Já um caso que não entraria nesta conta seria a suspeita de rachadinha, denunciada recentemente pelo ex-assessor do senador Flávio Bolsonaro (Patriotas), Marcelo Luiz Nogueira de Santos, ao portal Metrópoles. Segundo o ex-funcionário, o atual presidente sabia de um esquema de desvio de dinheiro no gabinete do seu filho mais velho enquanto deputado estadual no Rio de Janeiro e de Carlos Bolsonaro (Republicanos), enquanto vereador na capital fluminense, entre 2003 e 2007. “Estas denúncias não poderiam prejudicar Jair Bolsonaro porque crimes cometidos antes de assumir a Presidência da República não podem ter qualquer andamento durante o cumprimento do mandato”, esclarece Martinelli.

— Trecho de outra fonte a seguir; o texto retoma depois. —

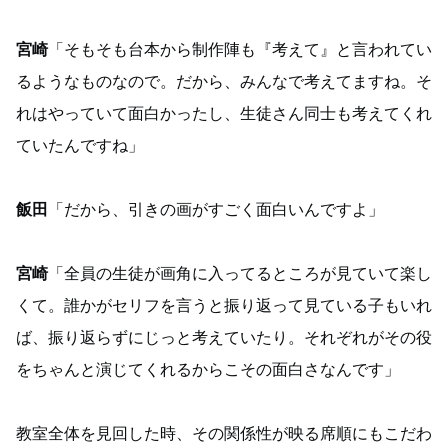
宮崎
「そもそも台本から制作陣も『考えて』と言われてい
るようなものなので。だから、みんなで考えてますね。そ
れはやっていて面白かったし、生徒さん同士も考えてくれ
ていたんですね」
飯田
「だから、引きの画がすごく面白いんですよ」
宮崎
「全員の生徒が画角に入ってるところが見ていて楽し
くて。誰かがセリフを言うと振り返って見ている子もいれ
ば、振り返らずにじっと考えていたり。それぞれがその役
をちゃんと演じてくれるからこその面白さなんです」
教室全体を見回した時、その関係性が映る席順にもこだわ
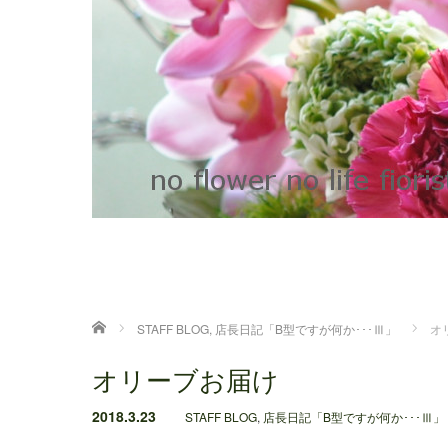
ホーム
STAFF BLOG
,
店長日記「B型ですが何か･･･Ⅲ」
オ
オリーブお届け
2018.3.23
STAFF BLOG
,
店長日記「B型ですが何か･･･Ⅲ」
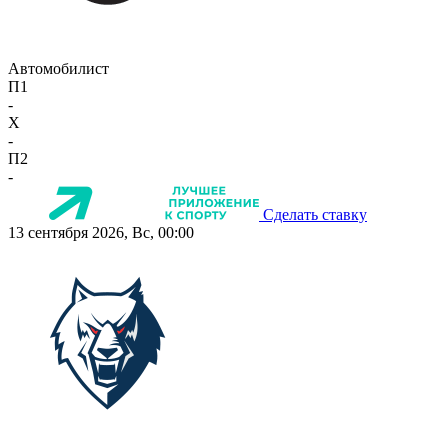
Автомобилист
П1
-
X
-
П2
-
Сделать ставку
13 сентября 2026, Вс, 00:00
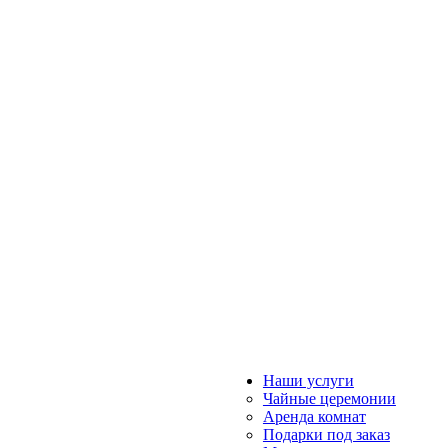
Наши услуги
Чайные церемонии
Аренда комнат
Подарки под заказ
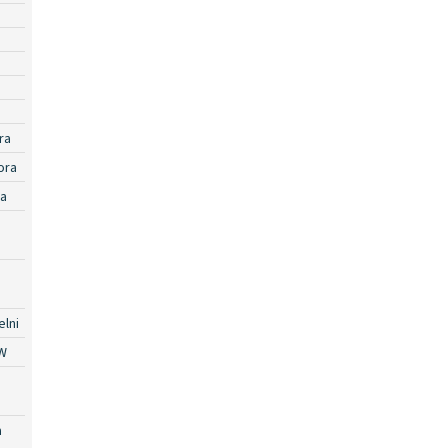
ra
ora
ra
lni
W
a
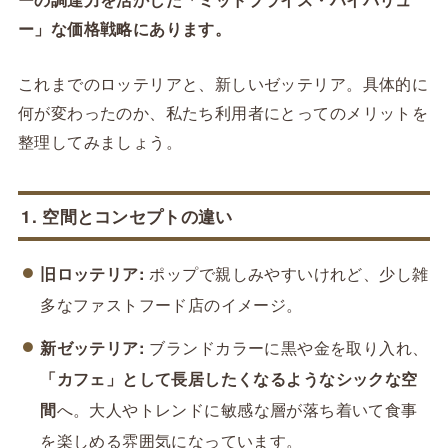
ー」な価格戦略にあります。
これまでのロッテリアと、新しいゼッテリア。具体的に
何が変わったのか、私たち利用者にとってのメリットを
整理してみましょう。
1. 空間とコンセプトの違い
旧ロッテリア:
ポップで親しみやすいけれど、少し雑
多なファストフード店のイメージ。
新ゼッテリア:
ブランドカラーに黒や金を取り入れ、
「カフェ」として長居したくなるようなシックな空
間
へ。大人やトレンドに敏感な層が落ち着いて食事
を楽しめる雰囲気になっています。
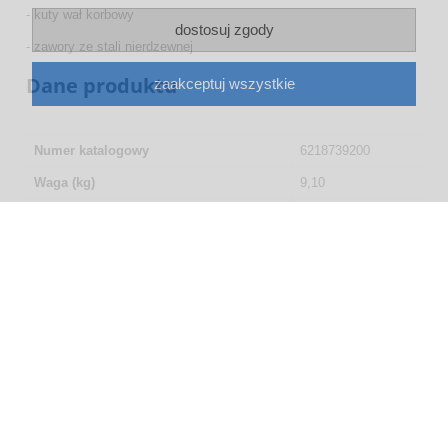
- kuty wał korbowy
dostosuj zgody
- zawory ze stali nierdzewnej
Dane produktu
zaakceptuj wszystkie
Numer katalogowy
6218739200
Waga (kg)
9,10
Moc silnika (KM/kW)
3.0 KM / 2.2 kW
Wydajność na ssaniu (l/min)
330
Prędkość obrotowa max. (obr./min)
1570
Ciśnienie maksymalne (bar)
10
Ilość tłoków
2
Ilość stopni sprężania
1
EAN
08714253314655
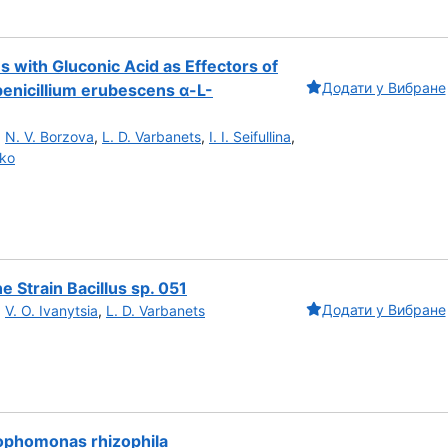
with Gluconic Acid as Effectors of
Додати у Вибране
penicillium erubescens α-L-
,
N. V. Borzova
,
L. D. Varbanets
,
I. I. Seifullina
,
nko
ne Strain Bacillus sp. 051
Додати у Вибране
,
V. O. Ivanytsia
,
L. D. Varbanets
rophomonas rhizophila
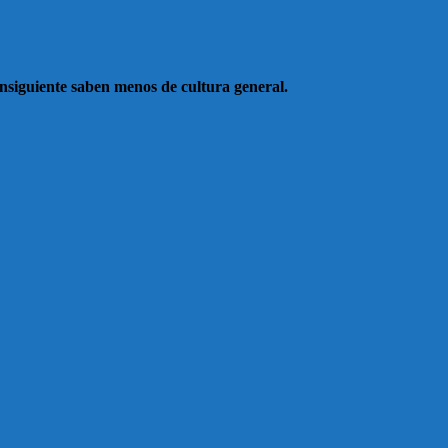
onsiguiente saben menos de cultura general.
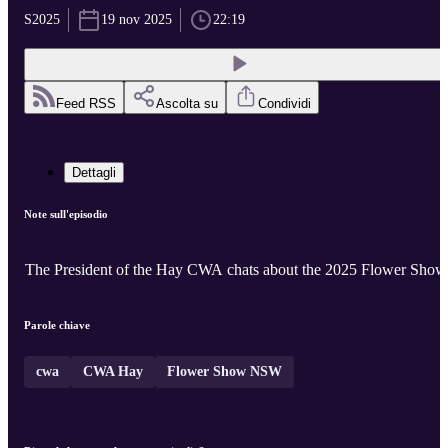
S2025
19 nov 2025
22:19
Feed RSS
Ascolta su
Condividi
Dettagli
Note sull'episodio
The President of the Hay CWA chats about the 2025 Flower Show
Parole chiave
cwa
CWA Hay
Flower Show NSW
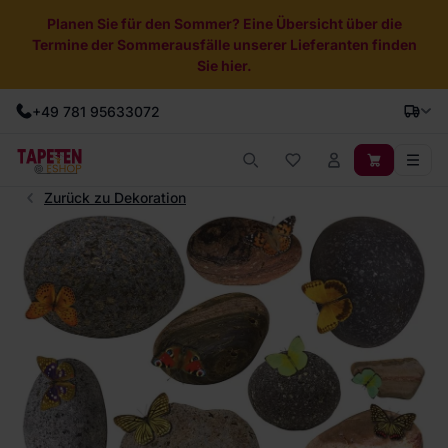
Planen Sie für den Sommer? Eine Übersicht über die
Termine der Sommerausfälle unserer Lieferanten finden
Sie hier.
+49 781 95633072
Zurück zu Dekoration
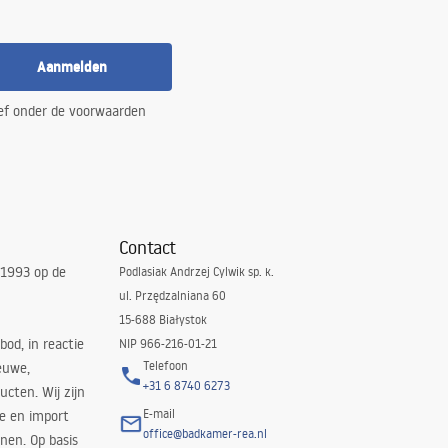
Aanmelden
ef onder de voorwaarden
Contact
 1993 op de
Podlasiak Andrzej Cylwik sp. k.
ul. Przędzalniana 60
15-688 Białystok
bod, in reactie
NIP 966-216-01-21
Telefoon
euwe,
+31 6 8740 6273
cten. Wij zijn
E-mail
ie en import
office@badkamer-rea.nl
nen. Op basis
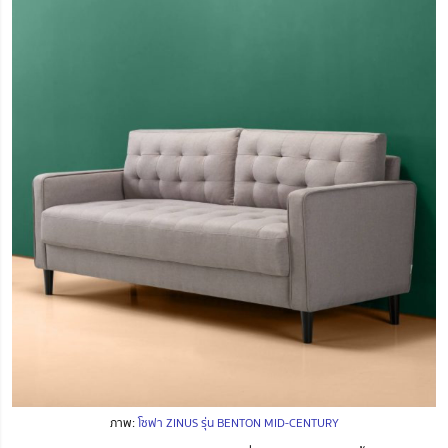
ภาพ:
โซฟา ZINUS รุ่น BENTON MID-CENTURY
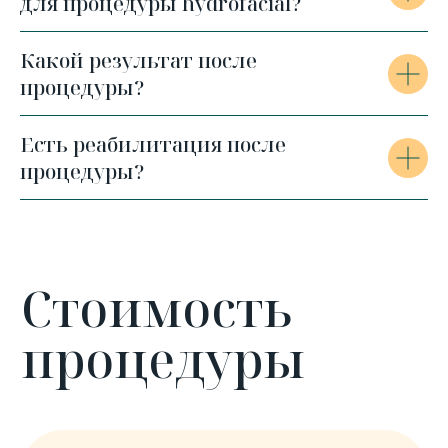
для процедуры hydrofacial?
Какой результат после
процедуры?
Есть реабилитация после
процедуры?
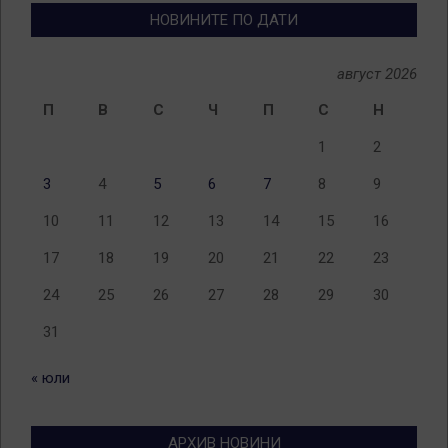
НОВИНИТЕ ПО ДАТИ
август 2026
П
В
С
Ч
П
С
Н
1
2
3
4
5
6
7
8
9
10
11
12
13
14
15
16
17
18
19
20
21
22
23
24
25
26
27
28
29
30
31
« юли
АРХИВ НОВИНИ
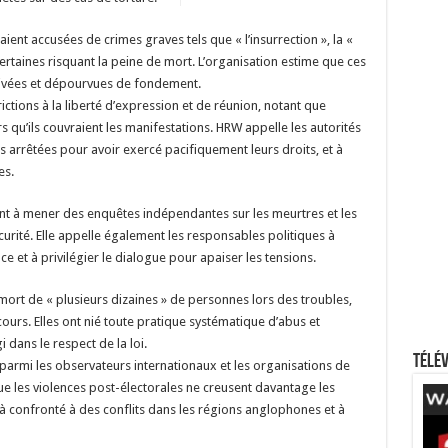
ent accusées de crimes graves tels que « l’insurrection », la «
, certaines risquant la peine de mort. L’organisation estime que ces
tivées et dépourvues de fondement.
ctions à la liberté d’expression et de réunion, notant que
rs qu’ils couvraient les manifestations. HRW appelle les autorités
 arrêtées pour avoir exercé pacifiquement leurs droits, et à
es.
 à mener des enquêtes indépendantes sur les meurtres et les
rité. Elle appelle également les responsables politiques à
nce et à privilégier le dialogue pour apaiser les tensions.
ort de « plusieurs dizaines » de personnes lors des troubles,
ours. Elles ont nié toute pratique systématique d’abus et
 dans le respect de la loi.
Télév
 parmi les observateurs internationaux et les organisations de
e les violences post-électorales ne creusent davantage les
jà confronté à des conflits dans les régions anglophones et à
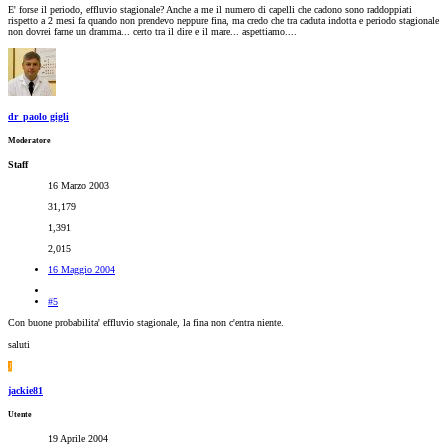
E' forse il periodo, effluvio stagionale? Anche a me il numero di capelli che cadono sono raddoppiati
rispetto a 2 mesi fa quando non prendevo neppure fina, ma credo che tra caduta indotta e periodo stagionale
non dovrei farne un dramma... certo tra il dire e il mare... aspettiamo....
dr_paolo gigli
Moderatore
Staff
16 Marzo 2003
31,179
1,391
2,015
16 Maggio 2004
#5
Con buone probabilita' effluvio stagionale, la fina non c'entra niente.
saluti
J
jackie81
Utente
19 Aprile 2004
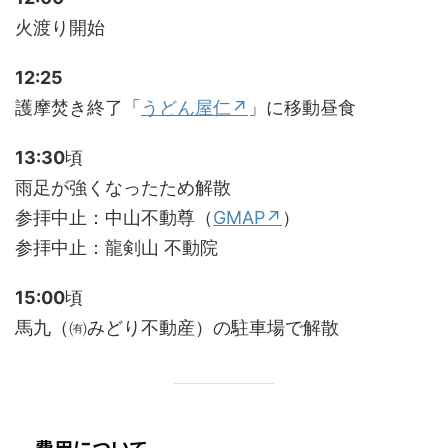
火渡り開始
12:25
護摩焚き終了「
うどん屋仁↗
」に移動昼食
13:30
頃
雨足が強くなったため解散
参拝中止：中山不動尊（
GMAP↗
）
参拝中止：龍剣山 不動院
15:00
頃
馬九（㈲みどり不動産）の駐車場で解散
費用について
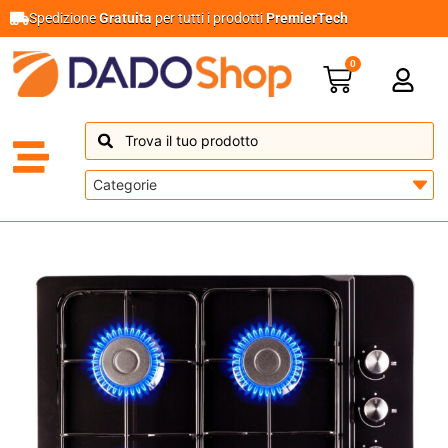
Spedizione
Gratuita
per tutti i prodotti
PremierTech
0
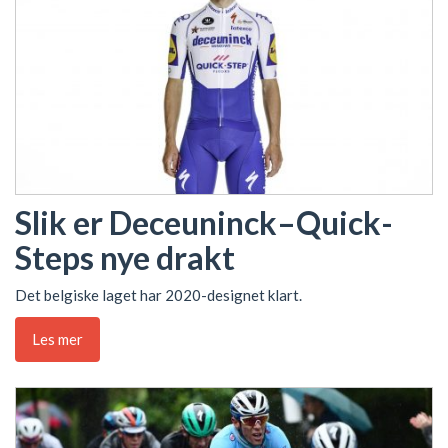
Slik er Deceuninck–Quick-
Steps nye drakt
Det belgiske laget har 2020-designet klart.
Les mer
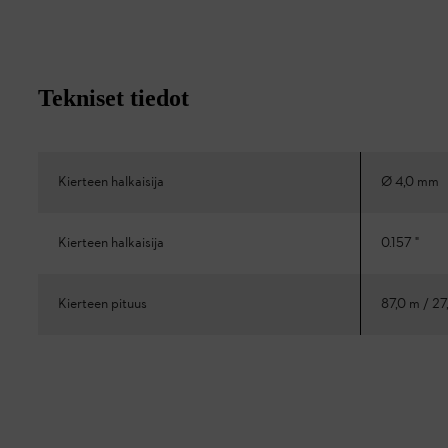
Tekniset tiedot
Kierteen halkaisija
Ø 4,0 mm
Kierteen halkaisija
0.157 "
Kierteen pituus
87,0 m / 27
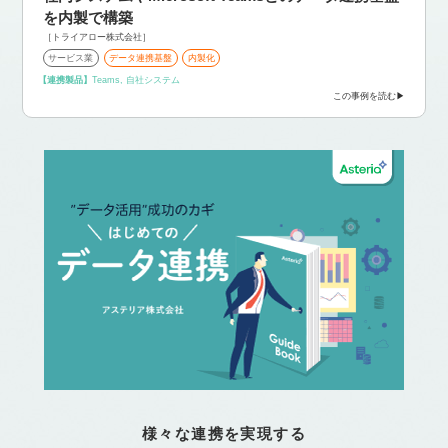
を内製で構築
［トライアロー株式会社］
サービス業
データ連携基盤
内製化
【連携製品】
Teams, 自社システム
この事例を読む
様々な連携を実現する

Os dois filhos envolvidos, mesmo que também ocupem cargos públicos atualmente, não têm a mesma imunidade. Eles podem ter seus processos andando mesmo que os crimes não tenham relação com o atual cargo —hoje, Flávio é senador, enquanto Carlos continua vereador.
Essa é uma das vantagens que o chamado foro privilegiado traz ao presidente da República. É por conta dele, também, que Bolsonaro, enquanto estiver no mandato, só pode ser denunciado pelo PGR e julgado pelo STF na área penal. Além disso, não pode ser preso preventivamente mesmo em caso de flagrante. A prisão só viria em caso de condenação do STF. Apenas o Tribunal Penal Internacional (TPI), em Haia, poderia pedir sua detenção preventiva, antes do julgamento do crime.
No entanto, o professor João Paulo Martinelli deixa claro que punir um presidente em mandato por um crime comum é “muito incomum”. Fernando Collor de Mello e Dilma Rousseff, os dois presidentes que foram impedidos de cumprir seus mandatos desde a redemocratização, responderam apenas por crimes de responsabilidade. “O caminho natural é priorizar o julgamento político e só entrar nas ações penais quando o réu estiver afastado do cargo, sem a imunidade”, conta o professor. “Uma denúncia do PGR contra o presidente precisa ser embasada em algo muito grave e evidente, porque isso traz uma repercussão política imensa”, justifica ele. “Além disso, cabe à acusação provar o dolo [a deliberação de violar a lei com pleno conhecimento da criminalidade] na denúncia. É comum a interpretação de que o comportamento foi errado, mas não existiu um dolo de incitar pessoas contra uma instituição. Esse entendimento por parte do PGR já inviabilizaria o crime nas falas que observamos de Bolsonaro contra o STF, por exemplo”, conclui Martinelli.